Dataset entries
=-=-=-=-=

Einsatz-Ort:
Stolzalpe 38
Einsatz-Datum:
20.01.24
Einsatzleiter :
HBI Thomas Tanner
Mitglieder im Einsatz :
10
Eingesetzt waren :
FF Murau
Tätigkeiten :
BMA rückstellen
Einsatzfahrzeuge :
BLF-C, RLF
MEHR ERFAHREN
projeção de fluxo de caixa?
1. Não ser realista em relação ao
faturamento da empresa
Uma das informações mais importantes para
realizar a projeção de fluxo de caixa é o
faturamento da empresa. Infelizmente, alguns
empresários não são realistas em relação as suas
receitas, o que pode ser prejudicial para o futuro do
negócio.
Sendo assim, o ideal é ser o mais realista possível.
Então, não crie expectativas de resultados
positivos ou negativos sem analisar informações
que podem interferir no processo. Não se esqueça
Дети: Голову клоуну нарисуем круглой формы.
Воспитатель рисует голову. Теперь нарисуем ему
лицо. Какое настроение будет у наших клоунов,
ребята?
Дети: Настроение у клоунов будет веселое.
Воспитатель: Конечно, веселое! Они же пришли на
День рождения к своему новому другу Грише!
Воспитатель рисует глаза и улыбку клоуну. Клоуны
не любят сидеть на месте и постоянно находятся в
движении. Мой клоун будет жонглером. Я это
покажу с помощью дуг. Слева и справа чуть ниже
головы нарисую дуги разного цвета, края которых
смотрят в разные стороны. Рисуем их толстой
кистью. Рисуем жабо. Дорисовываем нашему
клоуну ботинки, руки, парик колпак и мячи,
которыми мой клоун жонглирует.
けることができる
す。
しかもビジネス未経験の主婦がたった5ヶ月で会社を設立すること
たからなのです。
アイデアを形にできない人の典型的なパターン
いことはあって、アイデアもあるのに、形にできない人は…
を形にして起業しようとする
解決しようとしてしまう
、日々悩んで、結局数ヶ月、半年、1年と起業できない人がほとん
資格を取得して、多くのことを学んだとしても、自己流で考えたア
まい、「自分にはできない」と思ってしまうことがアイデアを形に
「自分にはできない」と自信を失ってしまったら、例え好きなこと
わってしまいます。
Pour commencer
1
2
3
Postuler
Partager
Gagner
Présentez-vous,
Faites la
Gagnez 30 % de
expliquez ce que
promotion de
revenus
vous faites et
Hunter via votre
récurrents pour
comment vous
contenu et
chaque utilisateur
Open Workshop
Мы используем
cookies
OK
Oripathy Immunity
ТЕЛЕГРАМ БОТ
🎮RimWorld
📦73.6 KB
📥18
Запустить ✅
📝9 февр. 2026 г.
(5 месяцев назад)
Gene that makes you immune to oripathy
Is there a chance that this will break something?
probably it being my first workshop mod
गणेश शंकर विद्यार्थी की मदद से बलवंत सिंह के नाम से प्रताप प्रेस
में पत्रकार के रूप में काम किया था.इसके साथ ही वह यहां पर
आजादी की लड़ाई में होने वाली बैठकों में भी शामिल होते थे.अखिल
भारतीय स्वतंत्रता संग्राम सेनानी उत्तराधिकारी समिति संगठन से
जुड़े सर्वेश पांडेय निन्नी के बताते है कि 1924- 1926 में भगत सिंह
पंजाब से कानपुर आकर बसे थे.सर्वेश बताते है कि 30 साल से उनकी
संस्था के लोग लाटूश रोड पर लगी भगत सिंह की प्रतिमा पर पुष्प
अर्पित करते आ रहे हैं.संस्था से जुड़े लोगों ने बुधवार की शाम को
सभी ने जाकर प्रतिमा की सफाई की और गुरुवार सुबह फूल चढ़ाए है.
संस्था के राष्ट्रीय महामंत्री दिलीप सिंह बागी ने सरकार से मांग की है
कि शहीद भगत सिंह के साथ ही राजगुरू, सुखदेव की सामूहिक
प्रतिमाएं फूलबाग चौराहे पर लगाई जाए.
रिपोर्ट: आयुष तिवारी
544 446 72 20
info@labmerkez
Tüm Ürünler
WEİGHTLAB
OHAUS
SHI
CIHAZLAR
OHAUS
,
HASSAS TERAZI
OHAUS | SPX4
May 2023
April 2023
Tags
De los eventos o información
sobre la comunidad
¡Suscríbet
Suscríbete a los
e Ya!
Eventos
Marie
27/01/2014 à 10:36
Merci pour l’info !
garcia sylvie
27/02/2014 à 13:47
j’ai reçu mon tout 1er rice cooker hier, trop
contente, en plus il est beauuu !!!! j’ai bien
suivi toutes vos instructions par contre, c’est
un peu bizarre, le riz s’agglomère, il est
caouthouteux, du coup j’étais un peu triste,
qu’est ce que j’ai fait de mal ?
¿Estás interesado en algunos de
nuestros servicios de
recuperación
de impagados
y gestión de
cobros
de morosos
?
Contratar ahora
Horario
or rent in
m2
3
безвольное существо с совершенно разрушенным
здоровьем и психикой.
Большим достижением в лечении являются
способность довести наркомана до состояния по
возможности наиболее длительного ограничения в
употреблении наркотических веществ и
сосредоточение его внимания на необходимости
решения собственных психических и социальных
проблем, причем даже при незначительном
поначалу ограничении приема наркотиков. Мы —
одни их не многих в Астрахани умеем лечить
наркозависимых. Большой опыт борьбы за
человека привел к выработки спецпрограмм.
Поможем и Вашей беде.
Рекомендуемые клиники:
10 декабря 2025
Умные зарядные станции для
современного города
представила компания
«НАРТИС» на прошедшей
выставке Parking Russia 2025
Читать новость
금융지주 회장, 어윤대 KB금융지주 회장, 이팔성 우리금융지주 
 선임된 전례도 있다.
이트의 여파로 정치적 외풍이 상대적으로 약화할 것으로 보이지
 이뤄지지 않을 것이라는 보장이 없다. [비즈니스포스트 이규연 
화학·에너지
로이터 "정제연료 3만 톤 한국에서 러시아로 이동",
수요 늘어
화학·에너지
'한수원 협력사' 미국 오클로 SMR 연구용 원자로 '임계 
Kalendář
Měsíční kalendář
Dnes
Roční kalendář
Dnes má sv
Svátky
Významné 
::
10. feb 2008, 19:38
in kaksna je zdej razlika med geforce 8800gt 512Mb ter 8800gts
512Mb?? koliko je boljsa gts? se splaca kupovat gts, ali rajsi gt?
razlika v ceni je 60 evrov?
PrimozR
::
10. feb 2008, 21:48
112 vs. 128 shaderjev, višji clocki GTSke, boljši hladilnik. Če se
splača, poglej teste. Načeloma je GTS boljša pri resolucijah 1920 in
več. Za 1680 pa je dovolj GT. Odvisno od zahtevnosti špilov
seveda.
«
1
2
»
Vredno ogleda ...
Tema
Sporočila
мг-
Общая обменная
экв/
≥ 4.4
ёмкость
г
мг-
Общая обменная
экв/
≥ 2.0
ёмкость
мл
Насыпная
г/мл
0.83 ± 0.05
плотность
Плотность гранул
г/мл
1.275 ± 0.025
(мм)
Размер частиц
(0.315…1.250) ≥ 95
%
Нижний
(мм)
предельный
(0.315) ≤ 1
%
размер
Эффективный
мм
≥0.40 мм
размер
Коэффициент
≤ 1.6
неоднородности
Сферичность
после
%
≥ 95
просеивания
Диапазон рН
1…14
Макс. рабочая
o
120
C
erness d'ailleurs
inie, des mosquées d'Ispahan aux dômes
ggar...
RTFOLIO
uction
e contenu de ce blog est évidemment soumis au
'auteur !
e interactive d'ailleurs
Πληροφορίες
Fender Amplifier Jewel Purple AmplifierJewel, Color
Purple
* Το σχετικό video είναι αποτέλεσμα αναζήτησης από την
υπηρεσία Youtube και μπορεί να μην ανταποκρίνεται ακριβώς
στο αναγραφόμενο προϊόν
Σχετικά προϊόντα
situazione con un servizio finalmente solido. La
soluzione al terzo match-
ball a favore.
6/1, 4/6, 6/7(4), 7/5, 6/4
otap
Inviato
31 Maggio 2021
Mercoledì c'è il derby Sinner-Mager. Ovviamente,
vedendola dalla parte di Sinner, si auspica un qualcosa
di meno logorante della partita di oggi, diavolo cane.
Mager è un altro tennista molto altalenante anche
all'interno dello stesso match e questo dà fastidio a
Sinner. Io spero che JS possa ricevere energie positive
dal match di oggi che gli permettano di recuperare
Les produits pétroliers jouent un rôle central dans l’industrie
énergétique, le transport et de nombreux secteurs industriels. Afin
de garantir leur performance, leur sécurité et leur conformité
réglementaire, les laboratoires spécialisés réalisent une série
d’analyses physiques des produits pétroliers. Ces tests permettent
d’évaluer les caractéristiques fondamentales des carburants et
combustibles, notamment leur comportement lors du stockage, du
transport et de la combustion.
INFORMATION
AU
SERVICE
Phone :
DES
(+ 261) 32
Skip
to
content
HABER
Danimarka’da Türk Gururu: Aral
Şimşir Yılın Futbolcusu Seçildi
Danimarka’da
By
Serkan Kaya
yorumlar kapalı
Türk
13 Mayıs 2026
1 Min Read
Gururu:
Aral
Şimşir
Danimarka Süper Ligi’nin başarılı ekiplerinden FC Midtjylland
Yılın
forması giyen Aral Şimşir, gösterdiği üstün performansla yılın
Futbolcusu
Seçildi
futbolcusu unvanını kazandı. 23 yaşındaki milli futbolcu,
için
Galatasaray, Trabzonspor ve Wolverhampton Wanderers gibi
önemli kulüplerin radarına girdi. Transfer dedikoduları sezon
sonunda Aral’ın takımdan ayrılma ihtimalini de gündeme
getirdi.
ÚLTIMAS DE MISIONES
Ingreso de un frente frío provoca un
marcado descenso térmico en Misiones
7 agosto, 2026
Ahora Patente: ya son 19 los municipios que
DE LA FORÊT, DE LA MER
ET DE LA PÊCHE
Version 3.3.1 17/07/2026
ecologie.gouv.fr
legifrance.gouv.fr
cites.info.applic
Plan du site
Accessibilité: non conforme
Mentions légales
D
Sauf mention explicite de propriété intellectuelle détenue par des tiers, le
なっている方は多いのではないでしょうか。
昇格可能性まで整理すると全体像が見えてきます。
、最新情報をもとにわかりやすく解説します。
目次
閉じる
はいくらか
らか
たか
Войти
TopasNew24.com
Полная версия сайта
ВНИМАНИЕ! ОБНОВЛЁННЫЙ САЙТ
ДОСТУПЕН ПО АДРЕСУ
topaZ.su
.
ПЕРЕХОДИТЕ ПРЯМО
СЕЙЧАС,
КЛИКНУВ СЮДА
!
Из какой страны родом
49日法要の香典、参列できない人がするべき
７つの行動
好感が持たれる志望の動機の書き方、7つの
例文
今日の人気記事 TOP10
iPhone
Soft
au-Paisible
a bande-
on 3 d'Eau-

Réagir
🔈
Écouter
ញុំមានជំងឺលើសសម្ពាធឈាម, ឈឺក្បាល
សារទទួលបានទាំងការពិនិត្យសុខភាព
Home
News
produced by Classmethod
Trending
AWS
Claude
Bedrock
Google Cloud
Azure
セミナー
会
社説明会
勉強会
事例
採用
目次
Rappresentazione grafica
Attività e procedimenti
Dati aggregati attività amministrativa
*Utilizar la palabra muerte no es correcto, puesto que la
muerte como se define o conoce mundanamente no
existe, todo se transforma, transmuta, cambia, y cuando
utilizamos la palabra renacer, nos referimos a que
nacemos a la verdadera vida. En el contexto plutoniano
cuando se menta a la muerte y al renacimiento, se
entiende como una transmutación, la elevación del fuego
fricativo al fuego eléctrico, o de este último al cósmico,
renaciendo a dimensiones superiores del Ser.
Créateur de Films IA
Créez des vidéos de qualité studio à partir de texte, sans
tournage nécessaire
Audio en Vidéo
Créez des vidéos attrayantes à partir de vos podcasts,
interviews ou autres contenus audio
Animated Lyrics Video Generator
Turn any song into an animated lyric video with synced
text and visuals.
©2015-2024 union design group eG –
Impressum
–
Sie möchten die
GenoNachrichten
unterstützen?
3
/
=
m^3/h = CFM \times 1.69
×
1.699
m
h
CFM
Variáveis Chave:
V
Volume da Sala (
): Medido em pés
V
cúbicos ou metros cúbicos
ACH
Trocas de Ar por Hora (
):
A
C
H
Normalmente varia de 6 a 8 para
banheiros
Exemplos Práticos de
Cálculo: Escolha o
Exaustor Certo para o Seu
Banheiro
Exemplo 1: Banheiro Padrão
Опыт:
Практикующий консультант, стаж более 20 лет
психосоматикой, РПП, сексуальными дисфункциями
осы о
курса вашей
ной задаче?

=-=-=-=-=

## TASK
Using only the data above, copy out the lines that include the word "клоуну".

## ANSWER TO THIS EXERCISE
Дети: Голову клоуну нарисуем круглой формы.
Воспитатель рисует глаза и улыбку клоуну. Клоуны
клоуну ботинки, руки, парик колпак и мячи,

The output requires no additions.